I need to extract the latest X amount of items for each TripID in a set of TripIDs that I specify. There are around 10k different IDs and I typically want to query about half of them. X varies between them also, so my best way to query is currently to generate a script that looks a bit like this:
SELECT rs.* FROM (SELECT *, ROW_NUMBER() over (Partition BY TripID ORDER BY RecordTimeUTC DESC ) AS Rank FROM records where TripID in (20141000,20441000,30011022,30011021,30011008,30012029,30012028,30012027,30011007,30011019,30011018,30012026,30012025,30012024,30011017,30011016,30012023,30012022,30011015,30011014,30012021,30012020,30011013,30011012,30013000,30013001,30013019,30013009,30011011,30011010,30011009,30013008,30013007,30012010,30012009,30013005,30013004,30013003,30012014,30012019,30013021,30013020,30011006,30011004,30012018,30012017,30012016,30013006,30011003,30011002,30012015,30012013,30013013,30013002,30011001,30011000,30011020,30012012,30012011,30011005,30011030,30012001,30012008,30012007,30011029,30011028,30012006,30012005,30011031,30011027,30012004,30012003,30011026,30011025,30011024,30012002,30012000,30012031,30011023,30012030,30015005,30016006,30016013,30016012,30014020,30014019,30014018,30016011,30016010,30014017,30014016,30016009,30016008,30014015,30014013,30014012,30016005,30016004,30016003,30014010,30014009,30016002,30016001,30014008,30014007,30016000,30016007,30014006,30014005,30014004,30014003,30014002,30014001,30014000,30014023,30014014,30015012,30015004,30015003,30013018,30013017,30015002,30015001,30013016,30013015,30013014,30015000,30015013,30015011,30013012,30013011,30015010,30015009,30013010,30014011,30015008,30015007,30014022,30014021,30015006,33651001,33661006)) rs WHERE Rank <= 690
UNION
SELECT rs.* FROM (SELECT *, ROW_NUMBER() over (Partition BY TripID ORDER BY RecordTimeUTC DESC ) AS Rank FROM records where TripID in (20431003,20431002,20431001,20432003,20432002,20432001,30221001,33861002,33861003)) rs WHERE Rank <= 855
UNION
SELECT rs.* FROM (SELECT *, ROW_NUMBER() over (Partition BY TripID ORDER BY RecordTimeUTC DESC ) AS Rank FROM records where TripID in (20171029,20171030,20002002,26122001)) rs WHERE Rank <= 45
UNION
...
(The above query returns 690 instances of each trip in the first list, 855 instances of each in the second, 45 in the third and so on.
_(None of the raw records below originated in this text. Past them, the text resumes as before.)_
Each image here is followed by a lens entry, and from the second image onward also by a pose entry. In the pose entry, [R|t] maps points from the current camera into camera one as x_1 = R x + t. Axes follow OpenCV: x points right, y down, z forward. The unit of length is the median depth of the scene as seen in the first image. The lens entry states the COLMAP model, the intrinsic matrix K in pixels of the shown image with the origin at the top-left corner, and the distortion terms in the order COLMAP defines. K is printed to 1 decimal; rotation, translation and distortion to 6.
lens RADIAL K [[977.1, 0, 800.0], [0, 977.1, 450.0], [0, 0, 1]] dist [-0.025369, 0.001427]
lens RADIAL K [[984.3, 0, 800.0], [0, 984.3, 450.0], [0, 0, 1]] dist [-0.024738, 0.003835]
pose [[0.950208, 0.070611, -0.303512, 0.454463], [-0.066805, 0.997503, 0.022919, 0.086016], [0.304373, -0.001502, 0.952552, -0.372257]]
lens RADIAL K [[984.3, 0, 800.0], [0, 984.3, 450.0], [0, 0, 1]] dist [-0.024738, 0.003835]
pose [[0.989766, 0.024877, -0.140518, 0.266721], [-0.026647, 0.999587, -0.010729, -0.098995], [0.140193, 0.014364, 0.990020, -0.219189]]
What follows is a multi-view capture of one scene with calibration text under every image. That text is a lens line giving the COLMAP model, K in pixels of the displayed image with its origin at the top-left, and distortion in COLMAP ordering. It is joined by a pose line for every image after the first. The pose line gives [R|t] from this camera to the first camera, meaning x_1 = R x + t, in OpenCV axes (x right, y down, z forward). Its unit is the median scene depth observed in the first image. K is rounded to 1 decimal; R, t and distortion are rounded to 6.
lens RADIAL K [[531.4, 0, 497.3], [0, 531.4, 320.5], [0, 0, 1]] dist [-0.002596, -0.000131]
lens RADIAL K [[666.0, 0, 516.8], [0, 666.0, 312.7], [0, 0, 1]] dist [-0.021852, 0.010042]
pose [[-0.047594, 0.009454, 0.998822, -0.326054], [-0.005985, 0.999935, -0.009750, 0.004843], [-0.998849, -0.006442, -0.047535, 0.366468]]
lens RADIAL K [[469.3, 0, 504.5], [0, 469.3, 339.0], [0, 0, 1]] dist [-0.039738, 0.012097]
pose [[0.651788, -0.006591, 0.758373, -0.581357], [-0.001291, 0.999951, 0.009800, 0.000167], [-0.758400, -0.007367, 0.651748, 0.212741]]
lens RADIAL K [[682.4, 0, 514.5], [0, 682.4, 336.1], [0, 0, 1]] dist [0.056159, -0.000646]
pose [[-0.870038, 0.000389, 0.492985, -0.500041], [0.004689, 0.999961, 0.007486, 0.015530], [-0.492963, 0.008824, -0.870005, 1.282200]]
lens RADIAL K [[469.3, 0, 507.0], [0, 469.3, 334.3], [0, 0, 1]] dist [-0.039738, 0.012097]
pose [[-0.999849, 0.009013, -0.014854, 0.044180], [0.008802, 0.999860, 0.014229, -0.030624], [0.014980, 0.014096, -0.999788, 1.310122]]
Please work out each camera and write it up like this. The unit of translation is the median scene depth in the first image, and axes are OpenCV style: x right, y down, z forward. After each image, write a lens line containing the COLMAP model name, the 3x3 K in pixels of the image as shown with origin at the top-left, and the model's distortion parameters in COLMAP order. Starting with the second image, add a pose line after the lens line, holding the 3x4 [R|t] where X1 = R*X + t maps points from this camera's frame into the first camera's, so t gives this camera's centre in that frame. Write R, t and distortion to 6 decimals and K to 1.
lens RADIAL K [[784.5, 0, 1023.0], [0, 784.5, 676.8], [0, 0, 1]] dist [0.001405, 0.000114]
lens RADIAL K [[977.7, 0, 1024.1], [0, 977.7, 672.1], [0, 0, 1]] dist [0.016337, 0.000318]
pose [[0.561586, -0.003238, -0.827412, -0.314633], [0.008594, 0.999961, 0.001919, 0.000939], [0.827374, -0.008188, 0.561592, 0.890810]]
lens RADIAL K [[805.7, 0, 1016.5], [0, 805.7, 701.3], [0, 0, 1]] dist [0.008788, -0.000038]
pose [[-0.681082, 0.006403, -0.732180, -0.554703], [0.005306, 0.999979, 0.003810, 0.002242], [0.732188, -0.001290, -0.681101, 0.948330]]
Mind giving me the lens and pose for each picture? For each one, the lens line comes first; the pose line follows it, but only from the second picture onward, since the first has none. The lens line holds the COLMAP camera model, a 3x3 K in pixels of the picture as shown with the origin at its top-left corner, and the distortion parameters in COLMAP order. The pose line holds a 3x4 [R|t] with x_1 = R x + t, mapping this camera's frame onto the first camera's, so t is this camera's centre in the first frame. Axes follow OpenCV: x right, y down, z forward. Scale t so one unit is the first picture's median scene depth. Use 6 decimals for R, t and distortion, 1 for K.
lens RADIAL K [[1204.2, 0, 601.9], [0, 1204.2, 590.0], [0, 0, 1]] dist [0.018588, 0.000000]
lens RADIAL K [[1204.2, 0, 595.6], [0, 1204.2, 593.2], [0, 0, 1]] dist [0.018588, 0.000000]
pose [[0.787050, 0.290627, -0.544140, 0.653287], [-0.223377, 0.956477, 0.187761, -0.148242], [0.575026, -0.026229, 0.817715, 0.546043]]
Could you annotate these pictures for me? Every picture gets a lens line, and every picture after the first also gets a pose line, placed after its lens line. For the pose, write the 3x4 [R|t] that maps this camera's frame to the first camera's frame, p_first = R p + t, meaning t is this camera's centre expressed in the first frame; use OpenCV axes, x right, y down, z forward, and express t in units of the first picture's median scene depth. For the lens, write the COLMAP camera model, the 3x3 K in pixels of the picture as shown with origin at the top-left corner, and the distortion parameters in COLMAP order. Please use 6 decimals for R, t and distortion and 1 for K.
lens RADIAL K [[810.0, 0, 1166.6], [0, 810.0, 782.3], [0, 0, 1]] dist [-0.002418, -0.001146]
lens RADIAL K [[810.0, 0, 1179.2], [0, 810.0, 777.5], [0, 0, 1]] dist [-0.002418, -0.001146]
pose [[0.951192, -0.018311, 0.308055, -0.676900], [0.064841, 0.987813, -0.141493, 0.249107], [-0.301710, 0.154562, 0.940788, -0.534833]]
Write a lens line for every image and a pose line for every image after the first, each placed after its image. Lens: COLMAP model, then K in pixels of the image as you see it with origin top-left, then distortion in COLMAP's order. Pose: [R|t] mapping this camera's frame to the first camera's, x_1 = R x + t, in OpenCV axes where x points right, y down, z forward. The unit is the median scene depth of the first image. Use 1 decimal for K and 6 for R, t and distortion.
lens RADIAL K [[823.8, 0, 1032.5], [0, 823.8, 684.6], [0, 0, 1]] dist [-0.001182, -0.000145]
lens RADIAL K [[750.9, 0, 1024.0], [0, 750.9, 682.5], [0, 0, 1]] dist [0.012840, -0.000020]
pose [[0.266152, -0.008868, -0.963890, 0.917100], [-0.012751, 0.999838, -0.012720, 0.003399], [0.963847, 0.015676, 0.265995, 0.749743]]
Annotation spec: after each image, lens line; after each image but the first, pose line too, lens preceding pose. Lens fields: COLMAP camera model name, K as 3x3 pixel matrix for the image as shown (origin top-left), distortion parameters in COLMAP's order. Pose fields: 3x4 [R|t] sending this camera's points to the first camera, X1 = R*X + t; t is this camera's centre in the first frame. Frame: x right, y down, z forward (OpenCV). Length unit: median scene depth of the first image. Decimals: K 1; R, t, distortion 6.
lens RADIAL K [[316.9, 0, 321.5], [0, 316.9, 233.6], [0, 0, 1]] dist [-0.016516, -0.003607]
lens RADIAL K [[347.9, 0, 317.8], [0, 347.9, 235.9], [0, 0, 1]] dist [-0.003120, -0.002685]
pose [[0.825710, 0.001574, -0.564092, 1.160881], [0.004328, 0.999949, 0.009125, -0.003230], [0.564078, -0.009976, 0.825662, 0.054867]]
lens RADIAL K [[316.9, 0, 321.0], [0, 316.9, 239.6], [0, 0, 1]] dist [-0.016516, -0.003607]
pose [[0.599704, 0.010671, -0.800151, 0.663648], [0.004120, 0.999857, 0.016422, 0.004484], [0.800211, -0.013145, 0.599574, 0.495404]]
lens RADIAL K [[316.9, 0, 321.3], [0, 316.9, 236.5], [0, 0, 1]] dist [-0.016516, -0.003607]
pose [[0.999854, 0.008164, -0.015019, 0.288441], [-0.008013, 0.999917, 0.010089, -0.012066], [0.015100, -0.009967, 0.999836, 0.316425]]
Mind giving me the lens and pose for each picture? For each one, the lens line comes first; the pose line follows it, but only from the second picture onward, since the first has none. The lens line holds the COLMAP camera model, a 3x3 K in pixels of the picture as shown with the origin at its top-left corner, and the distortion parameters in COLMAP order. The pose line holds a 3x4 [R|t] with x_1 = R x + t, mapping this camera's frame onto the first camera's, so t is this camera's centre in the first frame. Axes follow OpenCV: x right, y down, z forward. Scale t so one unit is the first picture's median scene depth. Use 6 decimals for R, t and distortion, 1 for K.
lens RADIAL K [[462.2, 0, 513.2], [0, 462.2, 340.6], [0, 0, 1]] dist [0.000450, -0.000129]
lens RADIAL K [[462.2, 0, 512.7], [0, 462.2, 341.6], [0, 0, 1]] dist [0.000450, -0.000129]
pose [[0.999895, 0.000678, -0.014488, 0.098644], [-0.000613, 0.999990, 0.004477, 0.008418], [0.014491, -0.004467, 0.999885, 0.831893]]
The query is much bigger than this - this is just a snippet of it. In total I extract 10-15 million rows)
As mentioned my performance is terrible. Is it a cloud thing? Is it a design thing? Should I use a clustered index? (Tried that for TripID, but that was even worse). Could I improve my query somehow? Extract the same amount of instances for each ID for instance, then filter afterwards?
I notice I have a couple of extra indexes that might not be used in my query. I just tried adding more as the insert performance isn't a problem. The plan was for the TripIDRecordTimeIndex to be used in my query.
Even when scaling up the data plan in Azure SQL to S7 (800 DPU) I don't get this to run fast. Any feedback is appreciated.
Edit: I recently changed the TripID from int to varchar(255) - would this break my performance?
Download link to full execution plan
Edit3: Figured out that adding quotes ('') around the TripIDs that I query on improved the performance hugely!
Edit4: I added the index as proposed by TheGameiswar - and the difference is night and day! Thank you! New execution plan attached.